[Excerpt to read]
※ ※ ※

Raising Worthy Citizens
Raising Worthy Citizens
As I write this it is my youngest granddaughter Fiona’s 16th birthday, the flautist and piper at my late wife’s funeral. It only seems yesterday when she was born. My focus is on my successors, especially my grandchildren, and hopefully they will be worthy citizens. I have eleven of them: seven grandsons and four granddaughters: I write with some experience. We have so little time with them during their formative years.
To this end I recall two well know sayings or proverbs. The first which is attributed to African cultures is “It takes a village to raise a child”, that is, a child has the best ability to become a healthy well balanced adult if the entire community takes and active role in rearing the child, including grandfathers like me. The second is the saying attributed to Aristotle, although the Jesuits have a claim, that “Give me a child until he is seven and I will give you the man”. The first offers a group approach and the second an individual, therefore one need to ask whether they are in conflict or complementary: I would like to think that they are mutually supportive with the individual seeing the need for the support of others.
I am forever amazed at how perceptive young children are in appreciating the political dynamics in their families, the weaknesses and strengths in their parents and their search for knowledge, values and direction. They search for role-models and if they are not offered by their parents they will usually look elsewhere hence the village approach. Their “village” in a traditional family will include their aunts and uncles, sisters, brothers, cousins, nieces, nephews and their connections. Possibly their grandparents too will have a unique role, “blood being thicker than water” referring to kin relationships, in caring but not usually being involved in the day-to-day role of child care. Hopefully they will see how conflict resolution takes place without the need for anger and aggression; how men should treat women and women treat their men. How values and principles, which hopefully embrace the Judeo-Christian culture which has been the foundation of our society, should negate the need for rules and authority and become the guiding principles for their lives – these are the things that a parent should teach and inculcate rather than “the village”.

※ ※ ※

[Work instruction 1] Could you print the part of the essay on raising worthy citizens running from "To this end" up to and including "support of others."?
[Work instruction 2] What would come next in the essay on raising worthy citizens? Write its continuation, starting right after its final sentence.

※ ※ ※

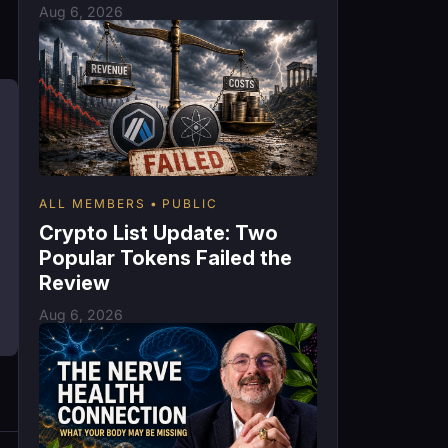
Aug 6, 2026
ALL MEMBERS
PUBLIC
Crypto List Update: Two
Popular Tokens Failed the
Review
Aug 6, 2026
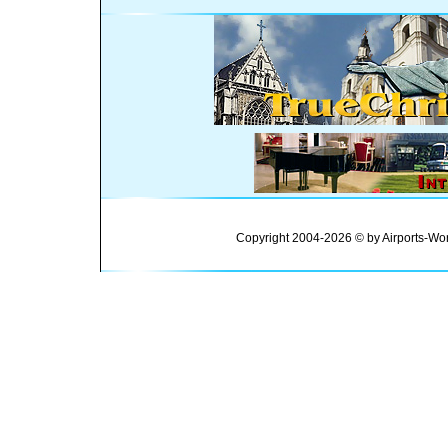
Copyright 2004-2026 © by Airports-Wor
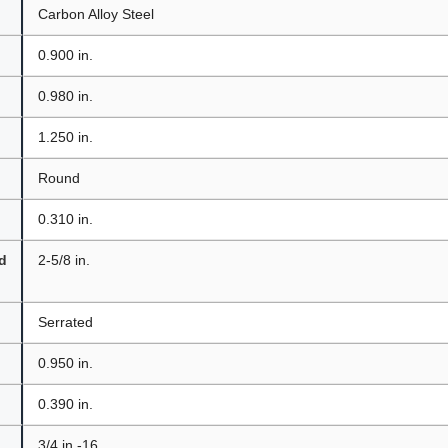
Carbon Alloy Steel
0.900 in.
0.980 in.
1.250 in.
Round
0.310 in.
d
2-5/8 in.
Serrated
0.950 in.
0.390 in.
3/4 in.-16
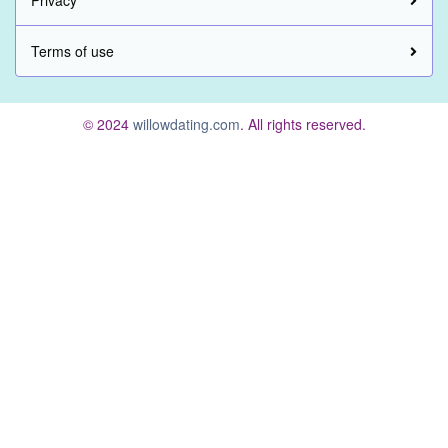
Privacy
Terms of use
© 2024
willowdating.com
. All rights reserved.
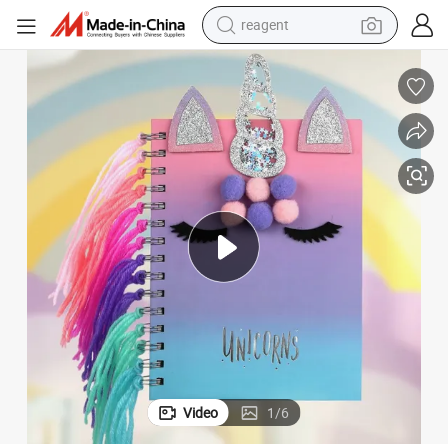
reagent
earbud
weight loss capsule
pullover hoody
electric tricycle
basketball shoe
crawler excavator
shoulder bag
Video
1
/
6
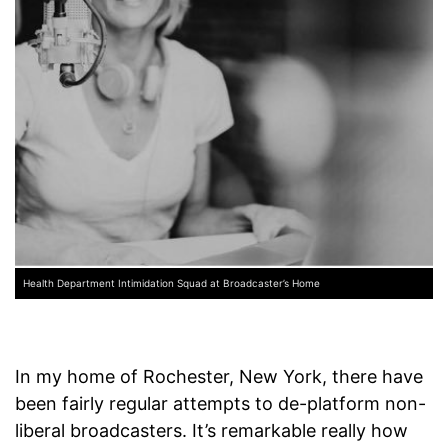
Health Department Intimidation Squad at Broadcaster’s Home
In my home of Rochester, New York, there have
been fairly regular attempts to de-platform non-
liberal broadcasters. It’s remarkable really how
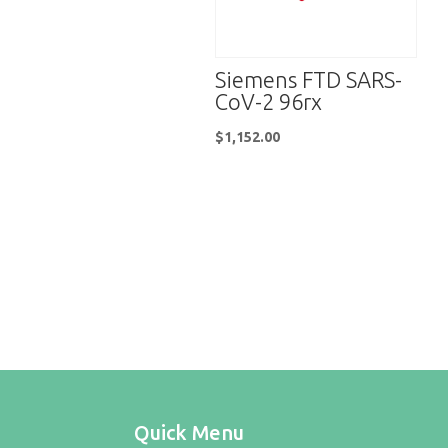
Siemens FTD SARS-
CoV-2 96rx
$
1,152.00
Quick Menu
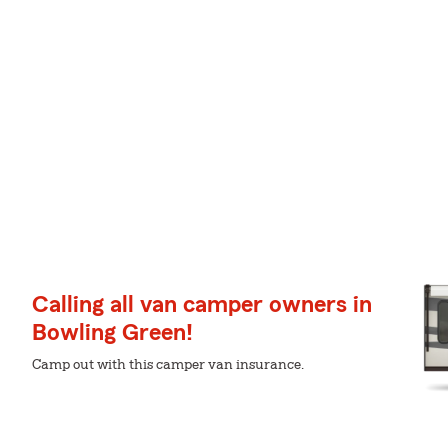
Calling all van camper owners in
Bowling Green!
Camp out with this camper van insurance.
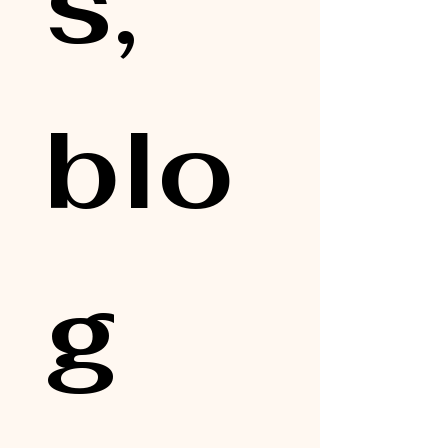
s, 
blo
g 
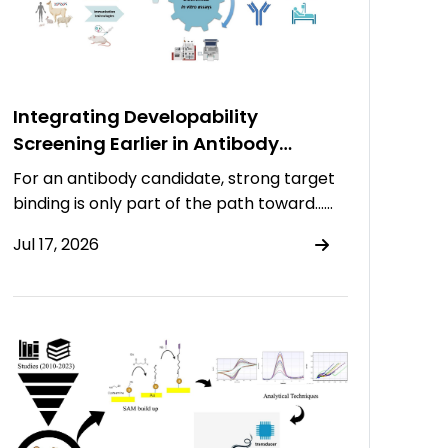
Integrating Developability
Screening Earlier in Antibody
Discovery
For an antibody candidate, strong target
binding is only part of the path toward……
Jul 17, 2026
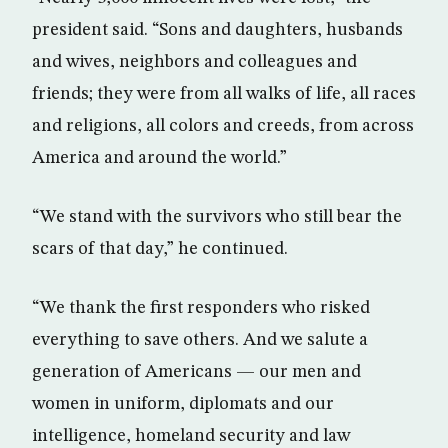
president said. “Sons and daughters, husbands
and wives, neighbors and colleagues and
friends; they were from all walks of life, all races
and religions, all colors and creeds, from across
America and around the world.”
“We stand with the survivors who still bear the
scars of that day,” he continued.
“We thank the first responders who risked
everything to save others. And we salute a
generation of Americans — our men and
women in uniform, diplomats and our
intelligence, homeland security and law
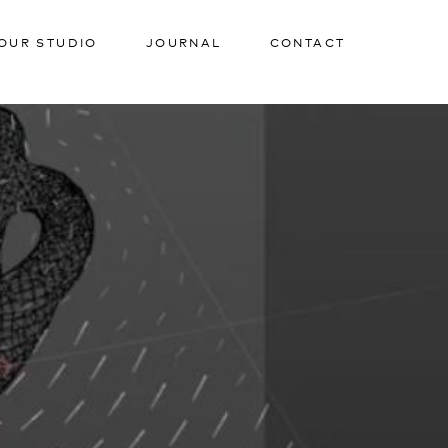
OUR STUDIO
JOURNAL
CONTACT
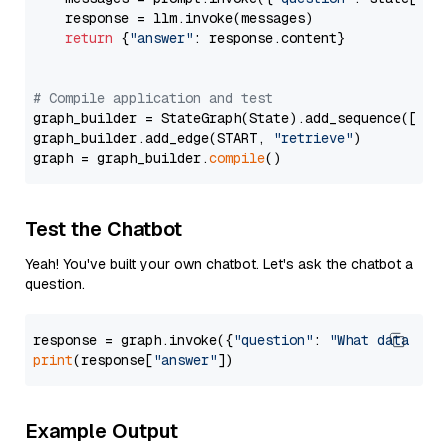
    response = llm.invoke(messages)

return
 {
"answer"
: response.content}

# Compile application and test
graph_builder = StateGraph(State).add_sequence([retr
graph_builder.add_edge(START, 
"retrieve"
)

graph = graph_builder.
compile
Test the Chatbot
Yeah! You've built your own chatbot. Let's ask the chatbot a
question.
response = graph.invoke({
"question"
: 
"What data typ
print
(response[
"answer"
Example Output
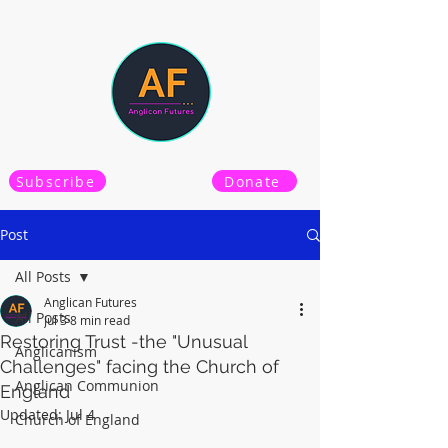
Subscribe
Donate
Post
All Posts
Anglican Futures
All Posts
Jul 3
8 min read
Restoring Trust -the "Unusual
Anglicanism
Challenges" facing the Church of
Anglican Communion
England
Updated:
Jul 4
Church of England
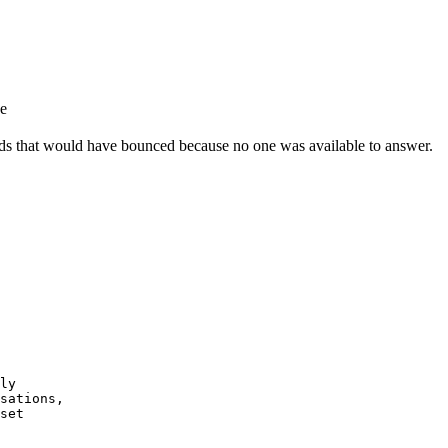
e
eads that would have bounced because no one was available to answer.
ly

sations,

set
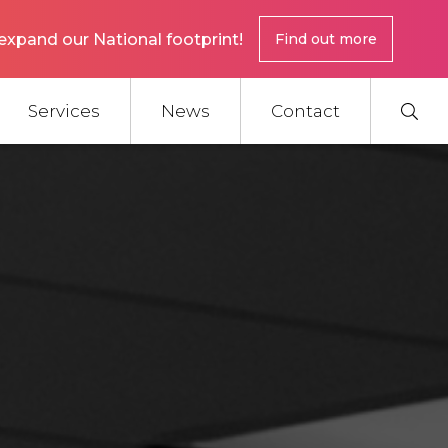
expand our National footprint!
Find out more
Services
News
Contact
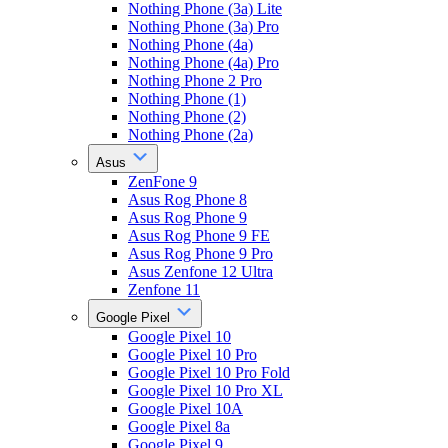
Nothing Phone (3a) Lite
Nothing Phone (3a) Pro
Nothing Phone (4a)
Nothing Phone (4a) Pro
Nothing Phone 2 Pro
Nothing Phone (1)
Nothing Phone (2)
Nothing Phone (2a)
Asus
ZenFone 9
Asus Rog Phone 8
Asus Rog Phone 9
Asus Rog Phone 9 FE
Asus Rog Phone 9 Pro
Asus Zenfone 12 Ultra
Zenfone 11
Google Pixel
Google Pixel 10
Google Pixel 10 Pro
Google Pixel 10 Pro Fold
Google Pixel 10 Pro XL
Google Pixel 10A
Google Pixel 8a
Google Pixel 9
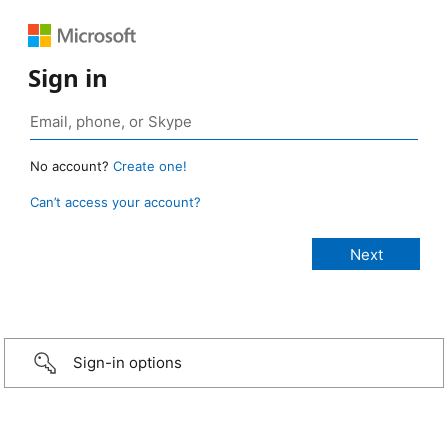
Sign in
No account?
Create one!
Can’t access your account?
Sign-in options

※ ※ ※

[Exercise response 1]
To this end I recall two well know sayings or proverbs. The first which is attributed to African cultures is “It takes a village to raise a child”, that is, a child has the best ability to become a healthy well balanced adult if the entire community takes and active role in rearing the child, including grandfathers like me. The second is the saying attributed to Aristotle, although the Jesuits have a claim, that “Give me a child until he is seven and I will give you the man”. The first offers a group approach and the second an individual, therefore one need to ask whether they are in conflict or complementary: I would like to think that they are mutually supportive with the individual seeing the need for the support of others.

[Exercise response 2]
“The village”, beginning from the traditional extended family, provides the best environment for the socialisation of the child. For this to occur, the child needs to feel safe and have trust in those around him or her. Some need it more than others. Some may have a medical disability. The child will learn what has or should be done or not done to be accepted in that society. It must be a society where its members share the common values and principles that have been absorbed by the child.
For all this to work parents and other adults must be able to “engage” with the child from their earliest years, that is to get on the same “wave length” as the child and win their trust and confidence. It has to be done face-to-face: TEXT messages will not work and phone calls are not much better. It is all sounds pretty easy, really, but if it is not done properly during a child’s formative years the results can be disastrous for both the child and society as a whole. We see it when children as they grow, become radicalised, and are misfits in our society. Grandfathers like me have a role but the main responsibility to raise worthy citizens rests with the child’s parents who should recognise the role of “the village”.
This is partly a confession. Believe me I have made some serious mistakes: for example, not cutting losses sufficiently early and making life look all too easy. However, it is easier to do it properly in the little time available during the formative years than to live with the consequences of a poor effort.